DOKUMENT>
──────────

Für eine Kulturhauptstadt Erfurt

Der Staat ist nach unserem Staats- und unserem Kulturverständnis nicht für Kunst und Kultur zuständig, sondern für die Bedingungen, unter denen sie stattfinden. Deswegen ist wahrscheinlich die wichtigste Begabung für einen Politiker die Einsicht in die eigene Bedeutungslosigkeit. Und die Größe, für andere die Entfaltungs-spielräume zu schaffen und zu sichern, die sie für ihre Begabung, ihre Kreativität, ihre Entwürfe brauchen.

Bundestagspräsident Norbert Lammert, 16. Mai 2007

Kunst und Kultur sind nicht die schönste Nebensache, sondern sind Seismographen, die Dinge ansprechen, ans Licht holen, bevor sie explodieren. Sie fördern und ermöglichen oft erst das Gespräch unter Menschen und haben somit eine enorme gesellschaftliche Funktion. Kunst und Kultur sind zentrale Grundlagen demokratischen Zusammenlebens. Die Förderung von Initiativen und Vereinen, die sich der Kunst und Kultur verschrieben haben, können deshalb nicht mit wirtschaftlichen Maßstäben gemessen werden, denn sie sind ein unersetzlicher, nicht aufwiegbarer Beitrag zur Entwicklung einer Zivilgesellschaft.

Das Kunsthaus Erfurt ist durch die Einstellung der finanziellen Förderung seitens der Stadtverwaltung Erfurt in seiner Existenz bedroht. Gegründet wurde es vor 19 Jahren von der Erfurter Künstlerinnengruppe Exterra XX. Diese Gruppe arbeitete seit Anfang der 1980er Jahre zusammen und sorgte mit ihren Super 8-Filmen, Fotografien, Texten, Malerei und Performances auch international für Aufmerksamkeit. Durch ihre unabhängige, künstlerische Arbeit, als auch politische Ausrichtung waren die Künstlerinnen den Herrschenden in der DDR ein Dorn im Auge. Im Herbst 1989 fanden sie ein marodes Haus in der Erfurter Altstadt, welches sie mit viel Hingabe umfangreich sanierten. Dort entstanden Ausstellungs- und Veranstaltungsräume, Ateliers und eine Künstlerwohnung. Neben monatlich wechselnden Ausstellungsprogrammen widmet es sich über Veranstaltungen und Diskussionsrunden aktuellen gesellschaftlichen und kulturpolitischen Themen in Kooperation mit regionalen und überregionalen Partnern. In der Galerie und dem Projektraum fanden bislang über 150 Ausstellungen mit nationalen und internationalen zeitgen össischen Künstlern statt.

──────────

DATENEINTRÄGE>
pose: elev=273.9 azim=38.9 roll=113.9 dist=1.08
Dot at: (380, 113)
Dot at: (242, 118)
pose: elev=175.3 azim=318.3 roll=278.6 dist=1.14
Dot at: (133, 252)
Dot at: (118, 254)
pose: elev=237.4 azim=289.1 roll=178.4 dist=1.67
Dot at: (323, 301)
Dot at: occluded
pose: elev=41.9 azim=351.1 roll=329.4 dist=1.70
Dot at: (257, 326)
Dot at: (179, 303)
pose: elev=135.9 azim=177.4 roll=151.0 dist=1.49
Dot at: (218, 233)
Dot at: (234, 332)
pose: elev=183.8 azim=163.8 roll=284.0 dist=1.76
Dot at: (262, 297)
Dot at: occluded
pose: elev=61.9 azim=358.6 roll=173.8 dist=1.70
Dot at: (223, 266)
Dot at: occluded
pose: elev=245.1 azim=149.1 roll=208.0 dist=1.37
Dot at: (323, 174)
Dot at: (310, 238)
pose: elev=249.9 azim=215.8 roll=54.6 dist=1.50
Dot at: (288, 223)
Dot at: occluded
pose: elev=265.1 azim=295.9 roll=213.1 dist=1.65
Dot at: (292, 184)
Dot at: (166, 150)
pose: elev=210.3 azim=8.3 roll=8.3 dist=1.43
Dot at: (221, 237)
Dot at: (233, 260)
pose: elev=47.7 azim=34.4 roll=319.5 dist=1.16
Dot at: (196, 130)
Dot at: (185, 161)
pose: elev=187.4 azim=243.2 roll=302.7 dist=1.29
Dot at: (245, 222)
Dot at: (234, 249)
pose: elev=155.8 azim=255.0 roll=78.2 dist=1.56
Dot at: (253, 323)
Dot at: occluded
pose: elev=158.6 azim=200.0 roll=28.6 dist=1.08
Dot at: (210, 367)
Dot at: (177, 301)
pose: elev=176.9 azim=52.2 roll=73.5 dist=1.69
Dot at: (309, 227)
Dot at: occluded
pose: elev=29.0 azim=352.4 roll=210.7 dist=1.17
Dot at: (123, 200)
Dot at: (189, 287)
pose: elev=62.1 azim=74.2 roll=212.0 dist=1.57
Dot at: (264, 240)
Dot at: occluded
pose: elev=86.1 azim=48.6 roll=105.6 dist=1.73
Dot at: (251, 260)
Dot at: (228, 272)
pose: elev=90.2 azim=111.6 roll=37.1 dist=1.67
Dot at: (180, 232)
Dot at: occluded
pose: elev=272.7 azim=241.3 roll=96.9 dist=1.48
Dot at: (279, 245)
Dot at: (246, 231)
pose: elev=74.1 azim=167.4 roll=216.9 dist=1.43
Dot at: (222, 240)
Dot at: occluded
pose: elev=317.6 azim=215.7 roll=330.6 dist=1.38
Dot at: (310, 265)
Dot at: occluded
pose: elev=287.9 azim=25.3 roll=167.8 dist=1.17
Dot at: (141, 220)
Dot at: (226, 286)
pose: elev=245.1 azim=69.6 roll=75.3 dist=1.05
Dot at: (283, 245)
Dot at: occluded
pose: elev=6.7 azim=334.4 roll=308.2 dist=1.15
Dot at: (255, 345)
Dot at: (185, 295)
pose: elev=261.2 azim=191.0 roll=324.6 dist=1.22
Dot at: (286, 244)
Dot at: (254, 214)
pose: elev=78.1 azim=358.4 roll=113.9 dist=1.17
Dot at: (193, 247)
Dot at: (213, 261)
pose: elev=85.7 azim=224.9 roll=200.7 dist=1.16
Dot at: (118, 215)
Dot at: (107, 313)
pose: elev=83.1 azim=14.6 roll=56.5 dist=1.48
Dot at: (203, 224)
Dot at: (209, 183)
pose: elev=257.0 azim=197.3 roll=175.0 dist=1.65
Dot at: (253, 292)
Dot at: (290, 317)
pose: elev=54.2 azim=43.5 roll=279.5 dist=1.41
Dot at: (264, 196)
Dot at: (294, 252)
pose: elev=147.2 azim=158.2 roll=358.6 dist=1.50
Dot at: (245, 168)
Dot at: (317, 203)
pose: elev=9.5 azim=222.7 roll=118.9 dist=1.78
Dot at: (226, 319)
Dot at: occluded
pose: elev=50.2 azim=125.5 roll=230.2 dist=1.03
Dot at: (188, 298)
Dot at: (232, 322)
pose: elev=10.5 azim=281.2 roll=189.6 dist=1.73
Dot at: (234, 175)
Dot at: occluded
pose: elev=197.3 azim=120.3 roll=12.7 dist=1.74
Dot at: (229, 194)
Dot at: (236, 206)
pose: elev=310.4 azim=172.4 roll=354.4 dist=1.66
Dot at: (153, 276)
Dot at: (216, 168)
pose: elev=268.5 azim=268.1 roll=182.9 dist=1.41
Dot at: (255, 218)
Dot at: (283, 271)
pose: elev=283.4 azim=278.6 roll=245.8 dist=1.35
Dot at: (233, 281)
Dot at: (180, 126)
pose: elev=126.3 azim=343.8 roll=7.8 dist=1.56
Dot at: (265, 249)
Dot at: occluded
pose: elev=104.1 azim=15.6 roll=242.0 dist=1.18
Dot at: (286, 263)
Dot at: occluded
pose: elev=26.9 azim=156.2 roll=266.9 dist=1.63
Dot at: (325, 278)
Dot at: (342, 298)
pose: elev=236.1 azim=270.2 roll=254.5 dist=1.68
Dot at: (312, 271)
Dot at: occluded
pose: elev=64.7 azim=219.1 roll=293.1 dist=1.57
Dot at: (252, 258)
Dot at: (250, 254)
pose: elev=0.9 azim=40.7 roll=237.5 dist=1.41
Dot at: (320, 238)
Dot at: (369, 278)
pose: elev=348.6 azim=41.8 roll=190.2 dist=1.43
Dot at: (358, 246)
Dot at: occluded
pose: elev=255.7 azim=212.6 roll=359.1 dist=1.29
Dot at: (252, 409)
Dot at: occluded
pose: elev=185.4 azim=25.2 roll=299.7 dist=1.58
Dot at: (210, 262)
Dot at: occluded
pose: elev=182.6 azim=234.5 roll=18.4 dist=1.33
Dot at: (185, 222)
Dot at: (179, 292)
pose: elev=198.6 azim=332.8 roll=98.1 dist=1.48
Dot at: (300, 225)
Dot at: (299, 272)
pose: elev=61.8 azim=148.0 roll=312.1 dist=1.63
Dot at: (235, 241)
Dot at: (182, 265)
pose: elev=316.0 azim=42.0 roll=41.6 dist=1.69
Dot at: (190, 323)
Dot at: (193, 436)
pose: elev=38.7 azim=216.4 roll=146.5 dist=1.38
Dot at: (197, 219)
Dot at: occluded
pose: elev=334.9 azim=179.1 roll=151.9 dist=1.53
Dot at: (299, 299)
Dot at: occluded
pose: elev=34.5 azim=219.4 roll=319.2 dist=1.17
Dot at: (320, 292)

──────────

ANWEISUNGEN UND VORGABEN>
Gib aus dem Text „Für eine Kulturhauptstadt Erfurt“ den Abschnitt wortgetreu wieder, der mit den Worten „Für eine Kulturhauptstadt“ beginnt und mit „ihre Entwürfe brauchen.“ endet. Die Einträge werden hierfür nicht gebraucht.

ANTWORT ZUR AUFGABE>
Für eine Kulturhauptstadt Erfurt

Der Staat ist nach unserem Staats- und unserem Kulturverständnis nicht für Kunst und Kultur zuständig, sondern für die Bedingungen, unter denen sie stattfinden. Deswegen ist wahrscheinlich die wichtigste Begabung für einen Politiker die Einsicht in die eigene Bedeutungslosigkeit. Und die Größe, für andere die Entfaltungs-spielräume zu schaffen und zu sichern, die sie für ihre Begabung, ihre Kreativität, ihre Entwürfe brauchen.